Questions fréquentes

Mon enfant est né avant mon entretien à l'OFPRA, dois-je refaire une demande pour lui ?
Non, la demande d'asile présentée en votre nom est réputée faite pour votre enfant, sauf si vous n'étiez pas en droit de la présenter. Vous devez toutefois informer l'OFPRA de sa naissance et de ses craintes éventuelles.
L'OFPRA doit-il réexaminer les craintes de mon enfant si elles n'ont pas été évoquées lors de mon entretien ?
Si l'enfant est né avant l'entretien, l'OFPRA doit examiner les craintes propres de l'enfant, mais il n'est pas tenu de vous convoquer à un nouvel entretien.
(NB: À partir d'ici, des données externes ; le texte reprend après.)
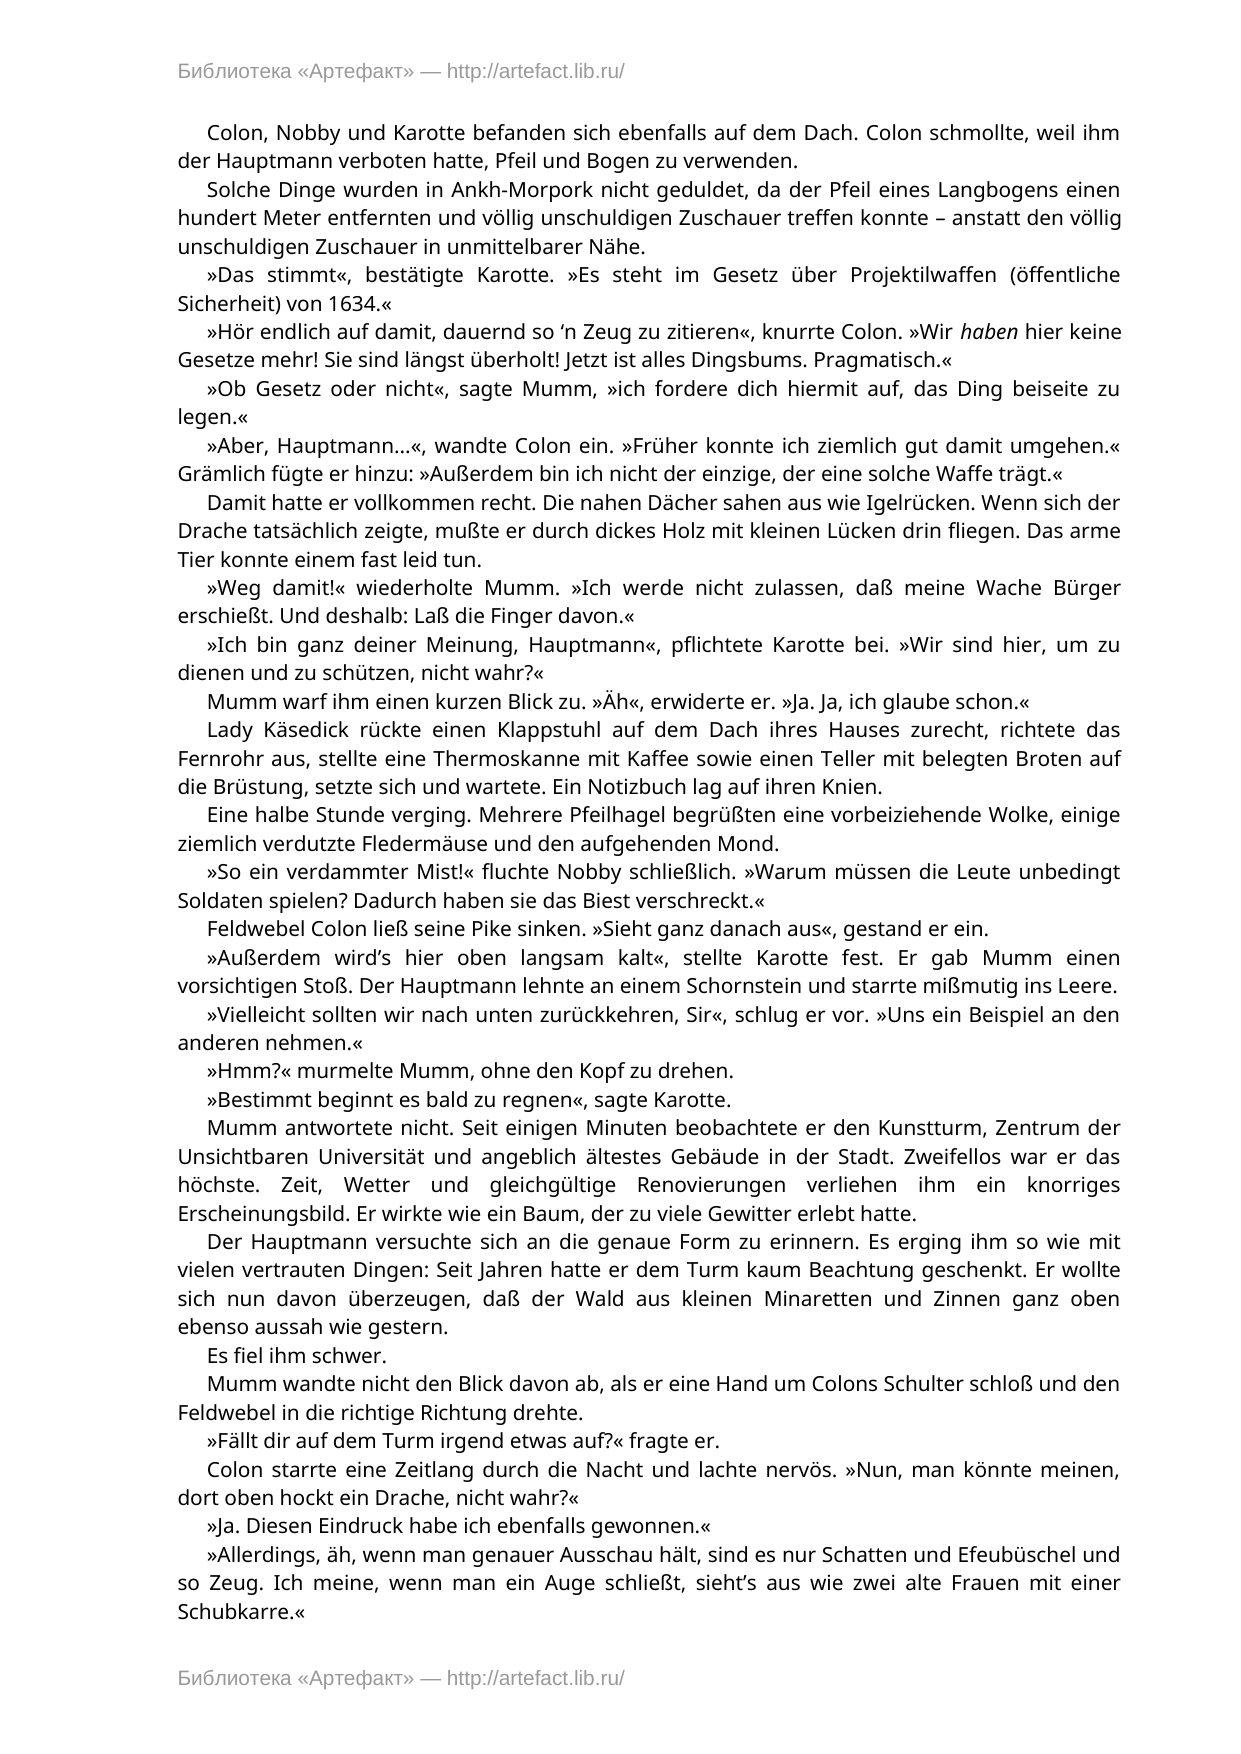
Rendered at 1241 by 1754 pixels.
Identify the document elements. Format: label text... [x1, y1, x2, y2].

text »Hör endlich auf damit, dauernd so ‘n Zeug zu zitieren«, knurrte Colon. »Wir haben hier keine Gesetze mehr! Sie sind längst überholt! Jetzt ist alles Dingsbums. Pragmatisch.« [177, 317, 1122, 374]
text »Aber, Hauptmann...«, wandte Colon ein. »Früher konnte ich ziemlich gut damit umgehen.« Grämlich fügte er hinzu: »Außerdem bin ich nicht der einzige, der eine solche Waffe trägt.« [177, 431, 1122, 488]
text Feldwebel Colon ließ seine Pike sinken. »Sieht ganz danach aus«, gestand er ein. [177, 914, 1122, 943]
text Mumm warf ihm einen kurzen Blick zu. »Äh«, erwiderte er. »Ja. Ja, ich glaube schon.« [177, 687, 1122, 715]
text Der Hauptmann versuchte sich an die genaue Form zu erinnern. Es erging ihm so wie mit vielen vertrauten Dingen: Seit Jahren hatte er dem Turm kaum Beachtung geschenkt. Er wollte sich nun davon überzeugen, daß der Wald aus kleinen Minaretten und Zinnen ganz oben ebenso aussah wie gestern. [177, 1227, 1122, 1341]
text Mumm wandte nicht den Blick davon ab, als er eine Hand um Colons Schulter schloß und den Feldwebel in die richtige Richtung drehte. [177, 1369, 1122, 1426]
text »Ich bin ganz deiner Meinung, Hauptmann«, pflichtete Karotte bei. »Wir sind hier, um zu dienen und zu schützen, nicht wahr?« [177, 630, 1122, 687]
text »Ja. Diesen Eindruck habe ich ebenfalls gewonnen.« [177, 1512, 1122, 1540]
text »Bestimmt beginnt es bald zu regnen«, sagte Karotte. [177, 1085, 1122, 1113]
text Lady Käsedick rückte einen Klappstuhl auf dem Dach ihres Hauses zurecht, richtete das Fernrohr aus, stellte eine Thermoskanne mit Kaffee sowie einen Teller mit belegten Broten auf die Brüstung, setzte sich und wartete. Ein Notizbuch lag auf ihren Knien. [177, 715, 1122, 801]
text »Das stimmt«, bestätigte Karotte. »Es steht im Gesetz über Projektilwaffen (öffentliche Sicherheit) von 1634.« [177, 260, 1122, 317]
text »So ein verdammter Mist!« fluchte Nobby schließlich. »Warum müssen die Leute unbedingt Soldaten spielen? Dadurch haben sie das Biest verschreckt.« [177, 857, 1122, 914]
text Damit hatte er vollkommen recht. Die nahen Dächer sahen aus wie Igelrücken. Wenn sich der Drache tatsächlich zeigte, mußte er durch dickes Holz mit kleinen Lücken drin fliegen. Das arme Tier konnte einem fast leid tun. [177, 488, 1122, 573]
text Mumm antwortete nicht. Seit einigen Minuten beobachtete er den Kunstturm, Zentrum der Unsichtbaren Universität und angeblich ältestes Gebäude in der Stadt. Zweifellos war er das höchste. Zeit, Wetter und gleichgültige Renovierungen verliehen ihm ein knorriges Erscheinungsbild. Er wirkte wie ein Baum, der zu viele Gewitter erlebt hatte. [177, 1113, 1122, 1227]
text »Fällt dir auf dem Turm irgend etwas auf?« fragte er. [177, 1426, 1122, 1455]
text »Außerdem wird’s hier oben langsam kalt«, stellte Karotte fest. Er gab Mumm einen vorsichtigen Stoß. Der Hauptmann lehnte an einem Schornstein und starrte mißmutig ins Leere. [177, 943, 1122, 1000]
text Eine halbe Stunde verging. Mehrere Pfeilhagel begrüßten eine vorbeiziehende Wolke, einige ziemlich verdutzte Fledermäuse und den aufgehenden Mond. [177, 801, 1122, 857]
text »Ob Gesetz oder nicht«, sagte Mumm, »ich fordere dich hiermit auf, das Ding beiseite zu legen.« [177, 374, 1122, 431]
text »Vielleicht sollten wir nach unten zurückkehren, Sir«, schlug er vor. »Uns ein Beispiel an den anderen nehmen.« [177, 1000, 1122, 1057]
text Colon, Nobby und Karotte befanden sich ebenfalls auf dem Dach. Colon schmollte, weil ihm der Hauptmann verboten hatte, Pfeil und Bogen zu verwenden. [177, 118, 1122, 175]
text »Weg damit!« wiederholte Mumm. »Ich werde nicht zulassen, daß meine Wache Bürger erschießt. Und deshalb: Laß die Finger davon.« [177, 573, 1122, 630]
text »Hmm?« murmelte Mumm, ohne den Kopf zu drehen. [177, 1057, 1122, 1085]
text Es fiel ihm schwer. [177, 1341, 1122, 1369]
text »Allerdings, äh, wenn man genauer Ausschau hält, sind es nur Schatten und Efeubüschel und so Zeug. Ich meine, wenn man ein Auge schließt, sieht’s aus wie zwei alte Frauen mit einer Schubkarre.« [177, 1540, 1122, 1625]
text Solche Dinge wurden in Ankh-Morpork nicht geduldet, da der Pfeil eines Langbogens einen hundert Meter entfernten und völlig unschuldigen Zuschauer treffen konnte – anstatt den völlig unschuldigen Zuschauer in unmittelbarer Nähe. [177, 175, 1122, 260]
text Colon starrte eine Zeitlang durch die Nacht und lachte nervös. »Nun, man könnte meinen, dort oben hockt ein Drache, nicht wahr?« [177, 1455, 1122, 1512]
Si l'enfant est né après l'entretien, l'OFPRA doit vous convoquer à nouveau pour vous permettre de faire valoir ses craintes.
Que faire si l'OFPRA ne prend pas en compte les craintes de mon enfant ?
Vous pouvez former un recours devant la CNDA. Si la CNDA estime que l'OFPRA n'a pas procédé à un examen individuel des craintes de l'enfant, elle peut annuler la décision et renvoyer l'affaire à l'OFPRA.
Puis-je faire un recours pour mon enfant si sa demande d'asile est rejetée ?
Oui, vous pouvez former un recours au nom de votre enfant mineur devant la CNDA, en faisant valoir ses craintes propres.
Qu'est-ce qu'un examen individuel des craintes d'un enfant ?
C'est une évaluation personnalisée des risques de persécution spécifiques à l'enfant, distincts de ceux de ses parents, prenant en compte sa situation particulière.